The company, set up by Dan Zhang, originally targeted a niche market that has been neglected by both global and local CROs. Global CROs cater largely to multinational pharmaceutical makers, as local pharma players are often priced out of their services. Meanwhile, domestic CROs focus on serving local drug developers, since they are not usually equipped with the resources required to conduct international multicenter trials.
FMD was created to “answer the needs of innovative, single compound companies entering the clinical stage. They are mainly local and international start-ups that are not fully established yet so most of their financing comes from the government or grants. Normally, they would be looking to start Phase I clinical trials,” Zhang said in an interview earlier this year with C-suite publication PharmaBoardroom.

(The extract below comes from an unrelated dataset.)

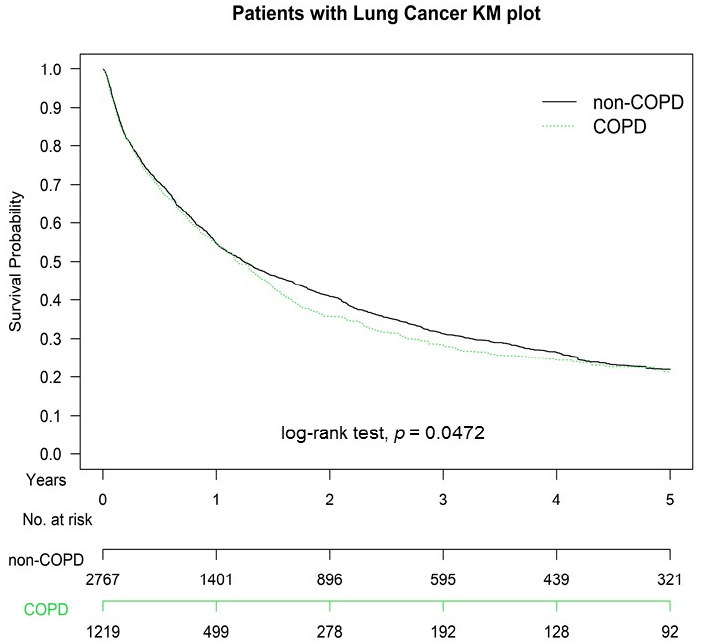
Figure 1. Kaplan-Meier overall survival curves of propensity score-weighted population of advanced stage lung squamous cell carcinoma with or without chronic obstruction pulmonary disease before concurrent chemoradiotherapy.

The CRO industry in China — which includes global players such as IQVIA, LabCorp and Parexel and domestic outfits including Wuxi AppTec, Pharmaron, and Meidicilon — was worth about $9.7 billion last year, according to data compiled by market research company ReportLinker, which estimates that number will climb to roughly $34.3 billion by 2025.
In 2017, China joined the International Council for Harmonization of Technical Requirements for Pharmaceuticals for Human Use (ICH), an organization that brings together regulators of the biopharmaceutical industry globally to assess the scientific and technical aspects of drug development.
With the standardization of clinical research in China through ICH, FMD is now focused on attracting biopharma players — including the smaller single-compound biotechs from the United States and Europe who previously would have out-licensed their products to multinational pharma companies or to local Chinese companies — to China.
The new injection of funds will enable “Fountain Medical to expand and improve our service offerings to existing global clients, and better cater to the needs of Chinese pharmaceutical companies with global aspirations as well as multinational companies with China aspirations,” Zhang said in a statement on Friday.
This round of financing for FMD — which has more than 1,700 employees worldwide covering 55 cities in China, as well as major delivery centers across the United States, Europe, Japan, India, and the Philippines — was led by Goldman Sachs, with Lilly Asia Ventures as co-investor.
Before co-founding FMD, Zhang worked with Sigma-Tau Research as well as Quintiles. He is a member of the grant review committee for the National Drug Development Fund of China and serves as a consultant for the National Medical Products Administration (NMPA). He is also a member of the ICH E19 Expert Working Group.